阅读是靠近和自我发现“经典”的最必须的环节。对“经典”的理解和消化,则体现出阅读方的主动辨识与主体性意识。诗人潘利文认为阅读的方式除了正读应还可以有误读、反读;意即“经典”的确立本身也是建议在“反经典”的、包括怀疑的反复过程中的。他认为现当代诗歌更多的情况是有“经典”性文学且是部分式文本,但基本没有全面式的“经典”大诗人。诗人、贵州师大副教授刘海亦认为,对“经典”要先持怀疑反思态度,时间证明着一些文本的经典性,同时由于精英标准、体制认定、民间共识等多方面尺度的差异,也会让诸多所谓“经典”在重新审视后呈现可疑与虚妄。

对波德莱尔极为推崇的刘海认为,在既有经典中去模仿去寻找标准,是一种惰性思维,也会让人焦虑,现时生活环境是动态变化的,较好的阅读方式,是不预设标准。90后诗人柳小七联系自己的读写体会,亦认为阅读应该多样和跨界,不仅是文学与诗歌,“经典”的阅读可以是各种学科的典范文本。这类似是一种“上台阶”的认识进步与视野拓宽。90后诗人侯森瀚举例说,十年前诗人聚会谈论研究的诗歌对象,十年后依然提及,如策兰、萨特,而研谈却在深化。他认同这种“逐步”以至于“进步”的常规方式,即经典等于同一种阶段指向与方向。对“经典”认识的阶段性自然而然,对于写作者终归是有益的,就此,诗人西楚认为如汪国真并非可以轻易被诗界潜在标准或学院尺度排除的符号,汪国真对一代读者与写作者的启蒙意义是不容忽视的。他指出,诗歌文体的特殊性使诗歌文本成为“经典”更需要时间,而人为地制造“经典”现象,是短暂和不应该的。

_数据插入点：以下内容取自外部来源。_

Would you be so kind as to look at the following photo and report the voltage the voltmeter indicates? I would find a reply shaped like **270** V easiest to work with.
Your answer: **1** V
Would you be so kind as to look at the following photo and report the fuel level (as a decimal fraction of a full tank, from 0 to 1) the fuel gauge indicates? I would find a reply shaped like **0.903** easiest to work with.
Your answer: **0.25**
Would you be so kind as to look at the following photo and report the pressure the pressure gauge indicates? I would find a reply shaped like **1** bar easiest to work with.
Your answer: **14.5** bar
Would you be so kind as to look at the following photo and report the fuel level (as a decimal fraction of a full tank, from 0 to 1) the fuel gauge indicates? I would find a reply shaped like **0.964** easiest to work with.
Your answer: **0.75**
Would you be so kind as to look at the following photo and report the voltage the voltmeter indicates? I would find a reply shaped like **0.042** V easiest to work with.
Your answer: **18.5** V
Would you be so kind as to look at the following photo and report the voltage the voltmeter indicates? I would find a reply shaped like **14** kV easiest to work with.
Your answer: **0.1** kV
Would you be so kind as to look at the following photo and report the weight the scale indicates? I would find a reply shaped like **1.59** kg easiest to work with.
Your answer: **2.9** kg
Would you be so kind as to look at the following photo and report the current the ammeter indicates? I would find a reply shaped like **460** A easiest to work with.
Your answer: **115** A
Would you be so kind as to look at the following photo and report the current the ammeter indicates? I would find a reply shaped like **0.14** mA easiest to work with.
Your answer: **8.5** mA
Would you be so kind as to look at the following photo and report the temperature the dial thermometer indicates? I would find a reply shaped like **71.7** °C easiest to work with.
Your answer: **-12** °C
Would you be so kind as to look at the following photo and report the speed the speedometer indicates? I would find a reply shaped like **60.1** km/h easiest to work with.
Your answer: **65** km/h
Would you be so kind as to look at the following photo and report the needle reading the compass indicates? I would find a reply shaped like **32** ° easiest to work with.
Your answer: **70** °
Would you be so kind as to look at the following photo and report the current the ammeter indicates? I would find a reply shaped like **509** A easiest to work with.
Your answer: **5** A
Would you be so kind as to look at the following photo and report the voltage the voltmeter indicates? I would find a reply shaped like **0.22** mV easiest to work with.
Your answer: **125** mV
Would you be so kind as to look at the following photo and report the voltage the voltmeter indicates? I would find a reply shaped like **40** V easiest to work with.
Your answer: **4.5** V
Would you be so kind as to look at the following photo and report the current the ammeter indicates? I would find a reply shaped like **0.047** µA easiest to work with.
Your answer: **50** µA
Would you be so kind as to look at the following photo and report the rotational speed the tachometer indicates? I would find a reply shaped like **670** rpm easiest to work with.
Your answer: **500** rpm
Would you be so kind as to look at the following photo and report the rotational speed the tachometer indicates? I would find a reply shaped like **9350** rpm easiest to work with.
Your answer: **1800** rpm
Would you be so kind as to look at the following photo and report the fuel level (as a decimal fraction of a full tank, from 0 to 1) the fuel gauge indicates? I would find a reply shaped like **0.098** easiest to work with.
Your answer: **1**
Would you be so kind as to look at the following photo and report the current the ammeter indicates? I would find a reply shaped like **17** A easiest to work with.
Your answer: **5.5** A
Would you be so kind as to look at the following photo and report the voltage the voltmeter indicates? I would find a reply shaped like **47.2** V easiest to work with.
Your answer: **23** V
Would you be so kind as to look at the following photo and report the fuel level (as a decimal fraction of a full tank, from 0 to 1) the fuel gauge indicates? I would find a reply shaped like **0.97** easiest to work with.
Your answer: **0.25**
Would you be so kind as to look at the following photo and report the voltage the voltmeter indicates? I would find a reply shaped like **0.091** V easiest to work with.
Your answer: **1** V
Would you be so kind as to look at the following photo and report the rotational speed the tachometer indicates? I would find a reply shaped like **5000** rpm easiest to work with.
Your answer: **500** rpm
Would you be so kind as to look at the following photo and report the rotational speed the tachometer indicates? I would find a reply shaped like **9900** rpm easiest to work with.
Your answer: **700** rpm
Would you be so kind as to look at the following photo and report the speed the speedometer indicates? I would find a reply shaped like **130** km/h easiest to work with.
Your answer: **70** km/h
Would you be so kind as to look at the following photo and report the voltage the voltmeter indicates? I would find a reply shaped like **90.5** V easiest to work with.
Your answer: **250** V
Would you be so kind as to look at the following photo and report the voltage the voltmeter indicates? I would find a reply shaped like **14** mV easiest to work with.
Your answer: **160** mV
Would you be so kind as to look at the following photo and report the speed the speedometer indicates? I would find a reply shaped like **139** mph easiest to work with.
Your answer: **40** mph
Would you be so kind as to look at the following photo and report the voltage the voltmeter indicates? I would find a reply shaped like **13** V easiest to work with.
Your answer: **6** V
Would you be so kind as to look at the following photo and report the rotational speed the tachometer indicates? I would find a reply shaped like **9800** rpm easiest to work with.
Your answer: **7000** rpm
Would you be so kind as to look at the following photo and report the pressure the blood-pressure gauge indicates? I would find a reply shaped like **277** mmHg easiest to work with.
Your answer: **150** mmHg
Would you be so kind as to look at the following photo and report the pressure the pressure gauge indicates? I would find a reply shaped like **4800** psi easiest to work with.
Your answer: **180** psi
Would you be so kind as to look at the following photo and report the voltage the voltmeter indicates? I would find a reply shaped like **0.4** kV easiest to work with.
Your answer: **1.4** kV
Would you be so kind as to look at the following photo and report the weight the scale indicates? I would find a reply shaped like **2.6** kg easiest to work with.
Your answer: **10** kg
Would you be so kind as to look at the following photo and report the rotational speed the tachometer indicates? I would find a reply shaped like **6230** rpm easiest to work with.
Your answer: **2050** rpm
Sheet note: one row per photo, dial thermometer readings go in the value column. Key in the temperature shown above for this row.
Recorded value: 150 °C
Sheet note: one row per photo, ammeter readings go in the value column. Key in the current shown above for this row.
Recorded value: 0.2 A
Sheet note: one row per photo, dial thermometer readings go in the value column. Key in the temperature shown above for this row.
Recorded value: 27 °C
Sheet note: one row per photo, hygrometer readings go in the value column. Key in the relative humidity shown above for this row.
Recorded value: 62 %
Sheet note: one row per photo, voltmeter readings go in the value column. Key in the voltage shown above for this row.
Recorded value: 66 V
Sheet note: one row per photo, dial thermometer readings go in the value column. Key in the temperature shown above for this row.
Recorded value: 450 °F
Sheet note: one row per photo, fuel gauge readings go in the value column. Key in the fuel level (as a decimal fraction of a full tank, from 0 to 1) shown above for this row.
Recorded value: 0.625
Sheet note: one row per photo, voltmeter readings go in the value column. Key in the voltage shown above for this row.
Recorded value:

“人造经典”现象是否集中体现于诗歌奖方式?诸如获各类文学奖的诗歌与诗人,能否算作相对的经典诗人?他们与他们的写作是否真正能够代表一个时段、时代。与会诗人对此亦进行了谈论。传播环境与“经典制造”间关系又如何呢?文学博士、诗评家王辰龙通过自己对中国年度诗歌状况的观察总结认为,现今的选本及结集出版、期刊发表、评奖并不能有效达到经典筛选的效果,而一些民间或学院诗歌奖有时因纯粹而更令人信服,这从另一方面反映出,当下科技发达,信息传播环境茁壮实则又圈囿多样,标准也更紊乱,并非有助于良好诗歌及文学生态的建设。对于新经典文本与诗人可以期待,时间的“审查”则更为严格,应更“保守”和耐心一些。赵卫峰亦认为,在当代中国诗歌现场,倾向于靠近于经典性的诗歌创作是存在的,但时代在进步,要求也在提高,后来者面临的难度其实与先行者一样大;总体看当下并非经典诗歌与诗人出现的时代。

如果诗歌评奖、诗歌评论与研讨、诗歌选本类是常规和大面上的“审查”或筛选方式,教科书或工具书则一种最重要的“经典”的塑造、树立和推介途径。贵州民大副教授张思源在发言中说,高校关于文学与诗歌的经典文本推介是始终和用力的,也是可以肯定的,虽然有种种限制因素而不可能面面俱到,但一代代研究者、教育工作者的努力至少使大中小学教材的文学类范本总体合理,相对科学,应该感谢和肯定。90后诗人、中央民族大学文学研究生李娜在发言中也以为,在学习中,“经典”的概念是频常出现的,写作需要前提性参照系,经典的存在体现文学的核心力量,相信经典是一个辨析经典的过程,也是一种自觉、自律与自信过程。这当然也是一条自我充实与多感交集兼有的复杂心路。正如阳正午所言,经典让人仰望,也让人“绝望”,但终归给人带来不盲目的希望。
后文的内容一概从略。